On March 12, 2019, just days before yet another round of violence in our world, a bit of peace happened at York University. It happened because people of four different faith groups decided that unfamiliarity and separation can lead to fear and further isolation. This gathering of people believed there had to be a better way.
So on a cold but sunny late afternoon, folks with different belief systems and different cultural experiences gathered at the et. al. Cafe at York University. The evening was planned by the Intercultural Dialogue Institute, Hillel at York, Hindu Students at York, and Logos Christian Community. It started with plenty of food and opportunity for conversation. There was a little mingling of the groups, but people tended to stay with people they knew.

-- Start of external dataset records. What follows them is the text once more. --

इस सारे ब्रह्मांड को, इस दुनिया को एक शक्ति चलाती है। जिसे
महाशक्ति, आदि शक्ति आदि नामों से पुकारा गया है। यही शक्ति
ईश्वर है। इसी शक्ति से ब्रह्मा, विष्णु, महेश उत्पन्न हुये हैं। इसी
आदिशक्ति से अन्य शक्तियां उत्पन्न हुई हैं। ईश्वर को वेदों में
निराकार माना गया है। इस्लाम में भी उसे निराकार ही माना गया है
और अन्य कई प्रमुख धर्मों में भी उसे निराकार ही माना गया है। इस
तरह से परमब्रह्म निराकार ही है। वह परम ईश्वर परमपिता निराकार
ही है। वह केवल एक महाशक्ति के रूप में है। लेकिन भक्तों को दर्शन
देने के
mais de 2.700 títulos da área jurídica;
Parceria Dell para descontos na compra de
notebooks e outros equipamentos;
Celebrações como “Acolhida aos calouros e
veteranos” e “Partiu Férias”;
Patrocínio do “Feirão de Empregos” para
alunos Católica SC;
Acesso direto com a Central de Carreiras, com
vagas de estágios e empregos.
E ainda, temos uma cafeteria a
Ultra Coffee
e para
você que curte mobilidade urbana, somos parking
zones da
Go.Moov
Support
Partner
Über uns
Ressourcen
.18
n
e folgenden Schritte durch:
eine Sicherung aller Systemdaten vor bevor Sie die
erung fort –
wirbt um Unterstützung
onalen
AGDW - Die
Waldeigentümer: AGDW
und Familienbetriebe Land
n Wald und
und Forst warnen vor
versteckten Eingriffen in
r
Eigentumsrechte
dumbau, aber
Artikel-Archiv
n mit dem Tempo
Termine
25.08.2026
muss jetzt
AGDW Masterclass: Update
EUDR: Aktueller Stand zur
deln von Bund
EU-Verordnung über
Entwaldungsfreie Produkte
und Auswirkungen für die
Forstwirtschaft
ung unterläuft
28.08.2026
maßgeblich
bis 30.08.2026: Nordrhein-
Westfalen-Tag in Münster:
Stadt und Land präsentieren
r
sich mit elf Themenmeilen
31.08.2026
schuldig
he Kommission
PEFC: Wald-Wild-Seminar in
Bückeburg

The program for the evening had each group presenting some music that was representative, in some way, of their culture. Windows of understanding were slowly being opened. People were encouraged to continue eating and drinking coffee and tea. The atmosphere was relaxed and inviting.
Then came the time for discussion, each person present was invited to a table with people they did not know. Fear may have gripped a few at that moment, but organizers quickly helped people find a spot and get to know some new friends. There were envelopes with questions on the tables to spark discussion and that spark was all that was needed. Soon everyone was engaged in free flowing conversation.
Some of the questions were simple. They helped everyone understand each other better. People were surprised by the similarities and respectful of the differences. Participants were also allowed to ask difficult questions; things that they may have wondered but never had the opportunity to ask. There was laughter; there was appreciation; there was understanding. Peace happened.
In the end, there was an acknowledgement that all of us could very well have been in this cafe on this day or any other day, and we would never have said a word to each other. There was a recognition that we inhabit the same spaces at York on a regular basis. But we also were aware of the fact that for the most part we stay separate. It took initiative to get to the cafe. Desire to experience something different was needed.
Participants were glad that they came. Instead of the fear and isolation that grips much of the world, people experienced peace and friendship. In fact, they had to be encouraged to leave, so the cafe could close. There was agreement that this kind of thing takes effort, but it seemed that the effort was well worth the time and energy.